The former secondary head is one of the foremost timetabling experts in Scotland, running courses for the University of Edinburgh that help school staff at home and abroad to get their heads around principles of effective timetabling.
Whytock says school timetabling has not traditionally got the attention it deserves, in education research papers, in policy debates about education - and in schools themselves.
“I just think it’s undervalued,” he says, adding: “It’s always had this mystique around it, where there’s one expert in the school who manages this…and it’s only really an issue if it doesn’t work.”
This is baffling to Whytock, who says that if you think of a school as being like a car, then the timetable is the engine that propels it forward - or splutters to a halt.
‘Like three-dimensional chess’
Yet he finds that a lot of senior school leaders “don’t want to get their hands dirty, to get involved in putting together all the bits and creating the engine”. The fact that timetabling has in many cases not been discussed at any length in courses for aspiring headteachers is, in his view, “crazy”.

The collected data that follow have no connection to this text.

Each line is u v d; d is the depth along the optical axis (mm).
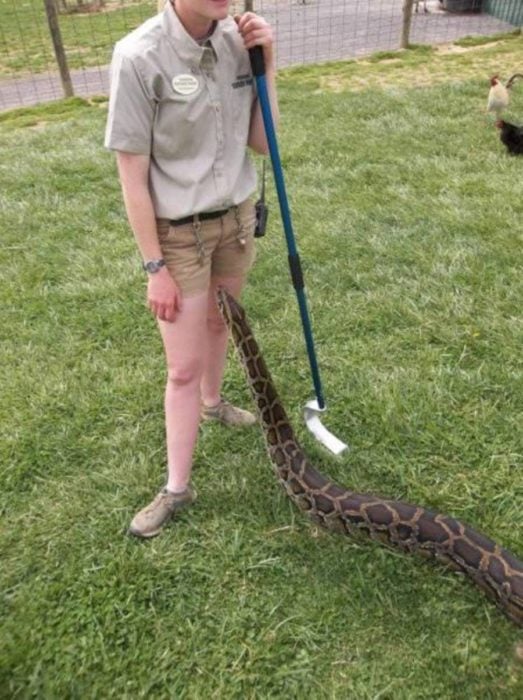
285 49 12172
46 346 4457
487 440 3582
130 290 5000
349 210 5973
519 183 6285
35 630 2779
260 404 3283
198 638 2746
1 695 2562
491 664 2596
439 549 2902
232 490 3377
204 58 2482
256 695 2553
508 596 2688
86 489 3424
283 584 2934
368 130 7750
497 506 3230
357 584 2900
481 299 4676
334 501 3072
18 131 8641
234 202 2779
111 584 2947
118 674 2637
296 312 4672
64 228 5945
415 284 4867
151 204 2621
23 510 3346
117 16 16438
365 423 3746
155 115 2502
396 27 13250
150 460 3582
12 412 3920
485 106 8352
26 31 15500
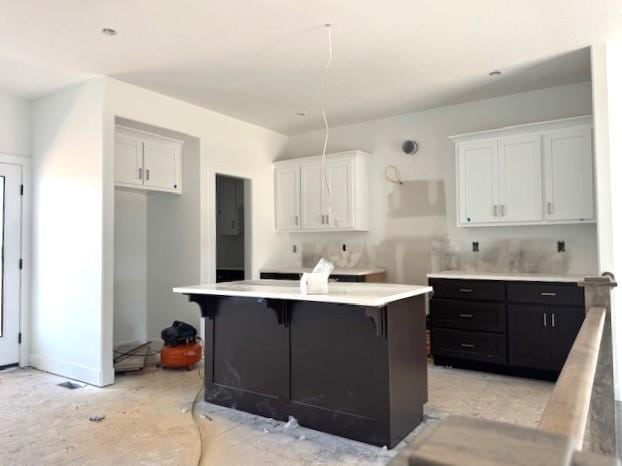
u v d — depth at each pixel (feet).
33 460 8.12
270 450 8.50
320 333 9.37
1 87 13.65
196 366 14.32
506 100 15.08
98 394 11.70
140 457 8.23
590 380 2.66
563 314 12.21
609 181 10.98
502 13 9.60
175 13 9.47
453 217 16.01
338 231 18.24
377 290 9.29
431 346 14.24
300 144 19.83
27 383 12.66
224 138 16.83
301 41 10.89
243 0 9.00
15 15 9.46
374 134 17.81
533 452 1.03
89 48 11.11
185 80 13.33
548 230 14.26
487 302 13.32
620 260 11.24
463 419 1.22
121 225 16.61
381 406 8.59
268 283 11.49
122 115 13.33
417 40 10.87
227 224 23.08
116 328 16.48
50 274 13.97
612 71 11.60
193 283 15.84
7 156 14.23
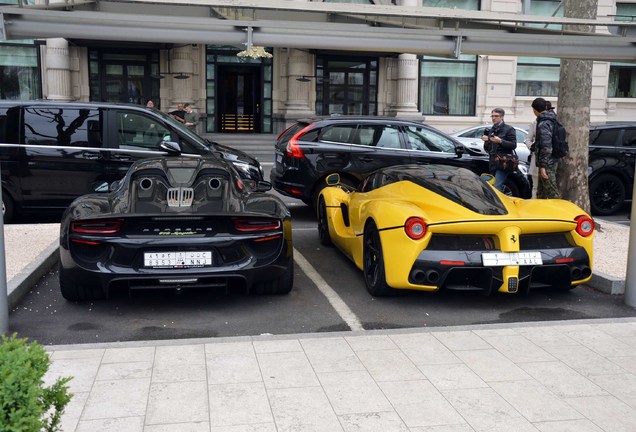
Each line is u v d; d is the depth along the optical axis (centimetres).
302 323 499
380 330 463
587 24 560
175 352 412
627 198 1120
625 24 568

“Everybody who has a management role in school should know how it’s put together and functions, and what the constraints are within the system - because if they understand that, then it’s going to make managing the curriculum and difficult decisions much easier,” Whytock explains.
And the importance of this may be greater than ever before, because timetables now have more ground to cover than ever.
The traditional monolithic timetables, with a rigid handful of columns, have not yet been ditched en masse, but their limitations are being exposed as schools expand their offerings to students, with ongoing qualifications and assessment reform only likely to hasten their demise.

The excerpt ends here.